In his Humane Economics column, Yevgeny Saburov discusses Figures, Prices, and Values, calling upon us to pay attention to the social facts behind economic figures such as teachers’ salaries, and discussing the recent government attempt to use a German bank to lend legitimacy to its project of selling Yukos assets at a ridiculously low price.

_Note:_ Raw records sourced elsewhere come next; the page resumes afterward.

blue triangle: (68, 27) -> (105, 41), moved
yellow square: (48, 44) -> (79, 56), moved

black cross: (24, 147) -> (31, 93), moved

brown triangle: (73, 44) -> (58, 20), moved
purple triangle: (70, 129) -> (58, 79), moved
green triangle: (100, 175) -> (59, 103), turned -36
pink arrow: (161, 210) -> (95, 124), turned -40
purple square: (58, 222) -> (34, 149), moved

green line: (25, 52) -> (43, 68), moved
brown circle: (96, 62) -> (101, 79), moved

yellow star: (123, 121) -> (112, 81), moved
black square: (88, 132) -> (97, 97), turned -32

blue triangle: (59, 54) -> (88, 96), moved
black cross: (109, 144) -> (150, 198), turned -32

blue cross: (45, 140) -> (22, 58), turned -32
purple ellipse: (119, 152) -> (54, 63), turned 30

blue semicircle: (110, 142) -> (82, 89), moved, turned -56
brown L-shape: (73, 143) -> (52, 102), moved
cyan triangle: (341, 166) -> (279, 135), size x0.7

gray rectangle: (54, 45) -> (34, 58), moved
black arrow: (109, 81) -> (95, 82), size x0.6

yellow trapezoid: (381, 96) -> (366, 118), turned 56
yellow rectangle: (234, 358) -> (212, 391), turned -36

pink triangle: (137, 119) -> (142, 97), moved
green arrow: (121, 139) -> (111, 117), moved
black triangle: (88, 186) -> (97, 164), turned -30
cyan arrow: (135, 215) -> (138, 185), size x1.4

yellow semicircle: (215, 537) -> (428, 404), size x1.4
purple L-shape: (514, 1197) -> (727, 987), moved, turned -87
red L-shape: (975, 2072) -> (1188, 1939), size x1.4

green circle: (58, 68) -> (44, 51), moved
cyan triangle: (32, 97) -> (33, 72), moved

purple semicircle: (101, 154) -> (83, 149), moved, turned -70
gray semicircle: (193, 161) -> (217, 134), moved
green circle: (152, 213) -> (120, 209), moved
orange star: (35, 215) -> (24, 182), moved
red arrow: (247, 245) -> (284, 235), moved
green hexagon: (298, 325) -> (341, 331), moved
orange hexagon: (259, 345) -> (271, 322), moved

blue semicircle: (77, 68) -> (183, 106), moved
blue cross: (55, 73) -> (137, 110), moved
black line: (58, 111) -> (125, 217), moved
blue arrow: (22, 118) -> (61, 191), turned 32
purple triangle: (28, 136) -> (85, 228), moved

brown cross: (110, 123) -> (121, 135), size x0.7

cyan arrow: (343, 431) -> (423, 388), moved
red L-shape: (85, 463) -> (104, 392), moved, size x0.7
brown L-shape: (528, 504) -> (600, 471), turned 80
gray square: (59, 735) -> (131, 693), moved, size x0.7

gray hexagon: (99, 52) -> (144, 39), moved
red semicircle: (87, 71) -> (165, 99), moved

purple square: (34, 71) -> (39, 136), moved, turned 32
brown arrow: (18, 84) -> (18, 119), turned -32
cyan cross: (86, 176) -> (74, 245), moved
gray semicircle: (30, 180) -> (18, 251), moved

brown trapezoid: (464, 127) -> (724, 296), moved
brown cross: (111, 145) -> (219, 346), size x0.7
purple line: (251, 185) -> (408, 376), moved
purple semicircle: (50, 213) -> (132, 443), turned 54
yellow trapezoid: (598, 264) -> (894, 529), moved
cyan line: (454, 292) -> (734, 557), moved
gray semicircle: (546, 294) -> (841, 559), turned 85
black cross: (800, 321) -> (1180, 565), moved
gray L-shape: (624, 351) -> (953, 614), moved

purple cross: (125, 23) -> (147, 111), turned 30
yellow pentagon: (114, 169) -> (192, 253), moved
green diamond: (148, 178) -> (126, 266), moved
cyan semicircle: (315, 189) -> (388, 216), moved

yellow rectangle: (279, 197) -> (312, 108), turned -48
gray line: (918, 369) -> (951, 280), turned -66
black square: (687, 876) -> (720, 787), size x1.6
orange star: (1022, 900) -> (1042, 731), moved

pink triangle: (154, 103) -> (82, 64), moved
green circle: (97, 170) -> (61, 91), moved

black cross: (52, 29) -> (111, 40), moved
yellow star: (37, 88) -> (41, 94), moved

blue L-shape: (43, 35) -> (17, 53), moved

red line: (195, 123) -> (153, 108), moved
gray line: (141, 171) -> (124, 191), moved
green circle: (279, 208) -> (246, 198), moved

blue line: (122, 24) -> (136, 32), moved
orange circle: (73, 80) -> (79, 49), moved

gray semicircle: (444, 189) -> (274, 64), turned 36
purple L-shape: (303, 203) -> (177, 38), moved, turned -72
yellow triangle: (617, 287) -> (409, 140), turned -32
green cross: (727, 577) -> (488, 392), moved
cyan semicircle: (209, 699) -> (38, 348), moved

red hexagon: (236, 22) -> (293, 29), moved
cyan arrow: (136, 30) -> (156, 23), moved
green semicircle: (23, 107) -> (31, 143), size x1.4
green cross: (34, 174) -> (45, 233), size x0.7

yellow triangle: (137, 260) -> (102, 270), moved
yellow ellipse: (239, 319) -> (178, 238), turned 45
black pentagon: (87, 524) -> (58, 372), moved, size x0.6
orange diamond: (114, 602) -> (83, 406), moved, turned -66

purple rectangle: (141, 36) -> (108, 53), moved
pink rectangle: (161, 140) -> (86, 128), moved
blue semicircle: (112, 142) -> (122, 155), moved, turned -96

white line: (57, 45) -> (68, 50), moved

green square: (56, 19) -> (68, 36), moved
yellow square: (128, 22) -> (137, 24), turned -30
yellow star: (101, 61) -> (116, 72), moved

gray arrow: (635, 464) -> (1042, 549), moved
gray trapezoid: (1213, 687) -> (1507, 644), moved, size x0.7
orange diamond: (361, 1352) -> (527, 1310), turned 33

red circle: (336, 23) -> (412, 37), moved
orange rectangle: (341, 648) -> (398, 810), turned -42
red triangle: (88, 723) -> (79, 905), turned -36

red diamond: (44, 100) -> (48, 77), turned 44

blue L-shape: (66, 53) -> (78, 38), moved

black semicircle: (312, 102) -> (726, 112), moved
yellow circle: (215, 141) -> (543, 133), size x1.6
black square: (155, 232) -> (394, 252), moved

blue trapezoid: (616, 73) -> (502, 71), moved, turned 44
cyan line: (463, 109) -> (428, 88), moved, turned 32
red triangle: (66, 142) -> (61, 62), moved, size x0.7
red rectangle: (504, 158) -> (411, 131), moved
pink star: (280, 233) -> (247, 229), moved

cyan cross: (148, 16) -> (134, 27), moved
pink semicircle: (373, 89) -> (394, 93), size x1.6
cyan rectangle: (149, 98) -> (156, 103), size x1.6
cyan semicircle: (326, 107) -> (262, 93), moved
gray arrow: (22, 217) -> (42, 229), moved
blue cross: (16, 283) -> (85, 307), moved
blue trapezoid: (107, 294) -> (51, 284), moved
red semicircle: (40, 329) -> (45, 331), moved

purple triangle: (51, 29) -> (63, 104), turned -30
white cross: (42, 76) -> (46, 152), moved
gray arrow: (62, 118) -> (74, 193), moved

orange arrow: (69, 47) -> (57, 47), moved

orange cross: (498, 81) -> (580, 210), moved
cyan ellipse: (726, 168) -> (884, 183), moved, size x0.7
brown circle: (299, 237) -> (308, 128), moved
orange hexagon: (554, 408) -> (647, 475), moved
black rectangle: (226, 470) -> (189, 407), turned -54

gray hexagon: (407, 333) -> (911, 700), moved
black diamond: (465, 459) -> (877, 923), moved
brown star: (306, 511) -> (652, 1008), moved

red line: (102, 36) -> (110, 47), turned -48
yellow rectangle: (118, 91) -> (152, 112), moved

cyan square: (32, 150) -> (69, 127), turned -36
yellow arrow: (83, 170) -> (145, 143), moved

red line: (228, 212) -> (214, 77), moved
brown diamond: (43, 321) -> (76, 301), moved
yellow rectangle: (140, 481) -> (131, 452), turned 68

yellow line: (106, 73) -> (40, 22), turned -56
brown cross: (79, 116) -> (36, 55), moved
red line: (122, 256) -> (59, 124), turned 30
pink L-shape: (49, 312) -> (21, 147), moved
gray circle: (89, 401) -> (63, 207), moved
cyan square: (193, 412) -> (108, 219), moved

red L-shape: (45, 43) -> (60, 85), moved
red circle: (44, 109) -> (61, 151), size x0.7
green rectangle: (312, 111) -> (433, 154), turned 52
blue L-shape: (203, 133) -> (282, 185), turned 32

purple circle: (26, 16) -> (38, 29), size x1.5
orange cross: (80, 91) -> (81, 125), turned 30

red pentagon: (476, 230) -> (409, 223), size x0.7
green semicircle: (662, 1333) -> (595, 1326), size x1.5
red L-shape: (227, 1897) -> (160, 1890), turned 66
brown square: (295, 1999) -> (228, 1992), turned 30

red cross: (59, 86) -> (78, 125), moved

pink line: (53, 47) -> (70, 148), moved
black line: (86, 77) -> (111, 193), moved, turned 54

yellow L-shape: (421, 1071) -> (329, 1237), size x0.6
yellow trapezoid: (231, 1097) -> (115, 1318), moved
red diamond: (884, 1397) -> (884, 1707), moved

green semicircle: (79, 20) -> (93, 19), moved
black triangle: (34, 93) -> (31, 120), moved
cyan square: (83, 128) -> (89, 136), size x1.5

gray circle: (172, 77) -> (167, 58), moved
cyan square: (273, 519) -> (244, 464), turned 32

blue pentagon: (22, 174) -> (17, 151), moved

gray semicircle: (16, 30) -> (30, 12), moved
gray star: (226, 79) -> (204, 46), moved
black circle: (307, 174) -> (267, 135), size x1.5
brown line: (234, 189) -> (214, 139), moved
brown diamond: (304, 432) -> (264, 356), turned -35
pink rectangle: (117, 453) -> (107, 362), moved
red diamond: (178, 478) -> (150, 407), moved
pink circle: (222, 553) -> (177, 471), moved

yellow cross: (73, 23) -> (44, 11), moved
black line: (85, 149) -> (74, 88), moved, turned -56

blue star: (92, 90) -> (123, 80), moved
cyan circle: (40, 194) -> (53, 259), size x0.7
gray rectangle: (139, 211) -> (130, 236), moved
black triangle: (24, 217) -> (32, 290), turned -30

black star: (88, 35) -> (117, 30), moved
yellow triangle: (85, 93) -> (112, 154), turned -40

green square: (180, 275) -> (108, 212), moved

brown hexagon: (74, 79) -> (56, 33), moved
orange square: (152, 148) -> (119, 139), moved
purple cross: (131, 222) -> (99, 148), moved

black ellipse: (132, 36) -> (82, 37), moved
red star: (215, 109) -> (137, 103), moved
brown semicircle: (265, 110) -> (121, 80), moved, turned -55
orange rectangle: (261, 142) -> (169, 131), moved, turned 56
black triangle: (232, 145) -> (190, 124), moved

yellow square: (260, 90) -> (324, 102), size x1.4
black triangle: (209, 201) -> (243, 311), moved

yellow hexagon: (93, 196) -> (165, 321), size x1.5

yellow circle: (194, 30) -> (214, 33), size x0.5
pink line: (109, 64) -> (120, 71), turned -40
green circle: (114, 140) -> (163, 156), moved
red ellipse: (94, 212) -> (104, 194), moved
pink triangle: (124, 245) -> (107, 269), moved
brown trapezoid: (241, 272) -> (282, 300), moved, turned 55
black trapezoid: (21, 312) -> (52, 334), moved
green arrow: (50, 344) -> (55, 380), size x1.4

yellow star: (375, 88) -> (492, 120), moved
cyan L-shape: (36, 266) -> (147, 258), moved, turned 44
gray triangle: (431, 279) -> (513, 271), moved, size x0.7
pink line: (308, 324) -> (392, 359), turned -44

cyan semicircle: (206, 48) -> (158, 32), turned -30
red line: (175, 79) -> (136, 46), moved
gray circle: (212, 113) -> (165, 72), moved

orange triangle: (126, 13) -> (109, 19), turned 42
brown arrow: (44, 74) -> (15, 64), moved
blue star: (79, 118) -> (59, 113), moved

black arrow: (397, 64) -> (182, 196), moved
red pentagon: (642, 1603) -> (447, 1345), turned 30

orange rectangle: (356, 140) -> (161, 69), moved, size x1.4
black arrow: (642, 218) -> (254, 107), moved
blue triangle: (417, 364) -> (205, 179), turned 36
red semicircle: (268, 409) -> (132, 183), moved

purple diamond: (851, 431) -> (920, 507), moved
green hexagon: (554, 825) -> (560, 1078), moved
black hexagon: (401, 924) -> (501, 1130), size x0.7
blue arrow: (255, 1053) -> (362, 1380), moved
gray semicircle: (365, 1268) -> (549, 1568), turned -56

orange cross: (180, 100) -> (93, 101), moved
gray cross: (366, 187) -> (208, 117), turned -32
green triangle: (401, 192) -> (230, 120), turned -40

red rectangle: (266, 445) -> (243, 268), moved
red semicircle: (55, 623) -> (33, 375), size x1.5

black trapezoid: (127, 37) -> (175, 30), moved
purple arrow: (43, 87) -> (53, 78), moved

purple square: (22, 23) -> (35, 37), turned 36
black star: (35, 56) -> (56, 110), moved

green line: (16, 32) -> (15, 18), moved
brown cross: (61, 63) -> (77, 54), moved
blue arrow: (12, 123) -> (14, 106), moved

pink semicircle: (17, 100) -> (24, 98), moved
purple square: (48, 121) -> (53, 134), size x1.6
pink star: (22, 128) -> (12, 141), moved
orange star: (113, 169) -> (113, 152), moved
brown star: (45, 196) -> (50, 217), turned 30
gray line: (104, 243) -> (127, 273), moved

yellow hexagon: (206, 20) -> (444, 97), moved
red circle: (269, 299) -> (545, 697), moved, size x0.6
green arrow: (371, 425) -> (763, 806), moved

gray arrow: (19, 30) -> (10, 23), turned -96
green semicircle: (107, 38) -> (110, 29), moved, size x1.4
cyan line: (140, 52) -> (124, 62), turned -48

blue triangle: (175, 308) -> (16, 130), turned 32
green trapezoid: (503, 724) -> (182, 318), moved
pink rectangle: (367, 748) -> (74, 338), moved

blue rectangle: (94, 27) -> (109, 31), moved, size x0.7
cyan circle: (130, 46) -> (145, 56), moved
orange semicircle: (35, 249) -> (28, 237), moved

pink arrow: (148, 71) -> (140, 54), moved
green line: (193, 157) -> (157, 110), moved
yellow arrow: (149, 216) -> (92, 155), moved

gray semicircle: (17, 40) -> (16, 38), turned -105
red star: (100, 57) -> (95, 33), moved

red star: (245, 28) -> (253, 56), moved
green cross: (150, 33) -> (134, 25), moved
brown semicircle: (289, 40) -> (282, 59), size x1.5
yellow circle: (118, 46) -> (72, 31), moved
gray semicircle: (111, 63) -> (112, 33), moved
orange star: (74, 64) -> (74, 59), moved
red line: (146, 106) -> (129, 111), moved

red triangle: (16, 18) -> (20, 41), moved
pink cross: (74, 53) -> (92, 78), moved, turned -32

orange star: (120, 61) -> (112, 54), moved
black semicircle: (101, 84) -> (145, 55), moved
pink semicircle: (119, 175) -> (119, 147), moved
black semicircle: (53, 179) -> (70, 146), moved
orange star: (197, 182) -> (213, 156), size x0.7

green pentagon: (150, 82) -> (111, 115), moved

In this issue’s helping of the Culture of Politics, Historian Semyon Charny reviews Nazi groups in the USSR in the 1950s–80s, showing how elements of Nazi style and ideology were first appropriated by a handful of bizarre groups, laying the basis for the fully-fledged Nazi movement that emerged in the later 1980s to become one of the major parts of the Russian nationalist camp.
The Politics of Culture section continues our previous issue’s focus on school history textbooks with an article by ethnologist Viktor Shnirelman on Myths of Origin in Contemporary School Textbooks which discusses the competing myths about historic origins to be found in textbooks published in some of Russia’s ▒ethnic’ republics.
Topic 3 is entitled Distinguish and Show: On the Cultural Functions of Fashion. In Bows and ruches, flowers, cockades, Olga Vainshtein reviews different approaches to analysing the function of fashion in establishing social distinctions. Political scientist Christoph Bieber discusses Adidas, Nike, and the Origins of Athletic Fashion, showing how competition between the world’s major sneaker producers led to the spread of sportswear as a mass fashion. Anna Tikhomirova presents an analysis of Russian provincial attitudes fashion in late Soviet times, in 280 km from Moscow: Fashion and Clothing Consumption in the Provinces (Yaroslavl, 1960s—80s).
The Morals and Mores section features a reflection by writer and artist Julia Kissina on the evolution and significance of dress codes in the globalised West and their adoption and transformation in post-Socialist Eastern Europe (The Symbolic Body of Clothing).
Under the New Institutions rubric we present the People’s Assembly Club which co-ordinates joint actions and reflection by major players of civil society, ranging from human rights groups to defenders of consumer interests.
This issue’s Journals Review focuses on periodicals in the social and political sciences. The New Books section includes a review article by Anatoly Vishnevsky and Nikita Mkrtchyan on two recent volumes analysing the run-up to the 2002 census in Russia, as well as ethnicity-related aspects of the census itself. Shorter reviews cover recent books in Russian, German and English on Conservatism, Empire, elections in Eastern Europe, Russian political, science, and trade history, and the Frankfurt School.